__DATA EXCERPTS__:
▬▬▬▬▬▬▬▬▬▬

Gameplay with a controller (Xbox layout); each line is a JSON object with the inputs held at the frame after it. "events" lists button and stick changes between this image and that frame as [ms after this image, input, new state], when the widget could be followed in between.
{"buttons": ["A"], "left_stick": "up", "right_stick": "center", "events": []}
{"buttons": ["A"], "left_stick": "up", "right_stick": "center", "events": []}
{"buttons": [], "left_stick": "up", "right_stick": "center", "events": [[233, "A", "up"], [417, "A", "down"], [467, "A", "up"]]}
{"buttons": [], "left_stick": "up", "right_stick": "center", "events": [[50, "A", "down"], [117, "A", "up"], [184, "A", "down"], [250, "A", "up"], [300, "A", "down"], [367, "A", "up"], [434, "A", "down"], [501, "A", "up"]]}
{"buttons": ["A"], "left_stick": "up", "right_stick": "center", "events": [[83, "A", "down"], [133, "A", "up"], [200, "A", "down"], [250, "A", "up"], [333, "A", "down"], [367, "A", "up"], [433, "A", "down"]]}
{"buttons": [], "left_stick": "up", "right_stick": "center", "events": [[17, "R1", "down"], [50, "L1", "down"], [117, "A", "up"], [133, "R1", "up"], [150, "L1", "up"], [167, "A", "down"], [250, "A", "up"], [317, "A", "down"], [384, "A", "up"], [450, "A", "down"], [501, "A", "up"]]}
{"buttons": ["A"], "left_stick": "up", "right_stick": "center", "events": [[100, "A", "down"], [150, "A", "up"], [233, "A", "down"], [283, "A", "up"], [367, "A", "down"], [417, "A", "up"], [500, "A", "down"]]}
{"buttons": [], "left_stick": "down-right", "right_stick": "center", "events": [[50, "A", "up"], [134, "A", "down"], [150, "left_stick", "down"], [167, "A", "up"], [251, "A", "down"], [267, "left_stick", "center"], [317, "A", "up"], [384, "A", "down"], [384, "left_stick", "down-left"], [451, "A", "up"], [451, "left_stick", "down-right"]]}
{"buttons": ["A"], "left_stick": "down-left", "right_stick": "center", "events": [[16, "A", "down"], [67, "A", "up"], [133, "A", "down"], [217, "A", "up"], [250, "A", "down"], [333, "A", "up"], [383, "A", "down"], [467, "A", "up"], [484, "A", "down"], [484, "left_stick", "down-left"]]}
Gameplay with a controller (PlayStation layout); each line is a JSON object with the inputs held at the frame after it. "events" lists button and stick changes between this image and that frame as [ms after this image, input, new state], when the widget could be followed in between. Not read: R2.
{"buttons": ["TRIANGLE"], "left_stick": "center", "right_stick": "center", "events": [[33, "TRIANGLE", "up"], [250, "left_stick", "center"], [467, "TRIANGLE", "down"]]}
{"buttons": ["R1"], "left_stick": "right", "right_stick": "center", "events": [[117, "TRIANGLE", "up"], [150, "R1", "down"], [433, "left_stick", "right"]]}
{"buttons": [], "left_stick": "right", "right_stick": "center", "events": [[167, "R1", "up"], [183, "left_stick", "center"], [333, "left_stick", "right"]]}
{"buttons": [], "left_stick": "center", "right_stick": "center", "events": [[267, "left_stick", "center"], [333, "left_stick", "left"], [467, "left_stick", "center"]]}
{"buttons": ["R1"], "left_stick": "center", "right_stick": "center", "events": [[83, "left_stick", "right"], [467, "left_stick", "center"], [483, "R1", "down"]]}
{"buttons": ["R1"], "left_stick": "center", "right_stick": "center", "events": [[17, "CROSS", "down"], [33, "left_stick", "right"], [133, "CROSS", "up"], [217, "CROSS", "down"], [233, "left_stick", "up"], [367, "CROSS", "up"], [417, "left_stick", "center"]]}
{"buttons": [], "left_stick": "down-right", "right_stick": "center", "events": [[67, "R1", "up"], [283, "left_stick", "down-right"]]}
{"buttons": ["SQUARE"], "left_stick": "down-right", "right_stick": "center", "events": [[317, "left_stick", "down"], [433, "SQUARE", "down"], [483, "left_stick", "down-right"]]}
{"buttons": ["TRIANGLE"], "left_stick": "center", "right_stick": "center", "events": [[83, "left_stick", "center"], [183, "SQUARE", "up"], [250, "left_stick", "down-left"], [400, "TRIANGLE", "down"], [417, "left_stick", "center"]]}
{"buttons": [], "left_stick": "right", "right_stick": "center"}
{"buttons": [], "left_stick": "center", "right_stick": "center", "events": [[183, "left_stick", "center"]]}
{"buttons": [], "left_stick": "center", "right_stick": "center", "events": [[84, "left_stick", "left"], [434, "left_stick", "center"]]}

▬▬▬▬▬▬▬▬▬▬

__TASK DIRECTIONS__: The word to look for is "image"; copy out every line of the entries that holds it.

__RESPONSE FOR THIS EXERCISE__:
Gameplay with a controller (Xbox layout); each line is a JSON object with the inputs held at the frame after it. "events" lists button and stick changes between this image and that frame as [ms after this image, input, new state], when the widget could be followed in between.
Gameplay with a controller (PlayStation layout); each line is a JSON object with the inputs held at the frame after it. "events" lists button and stick changes between this image and that frame as [ms after this image, input, new state], when the widget could be followed in between. Not read: R2.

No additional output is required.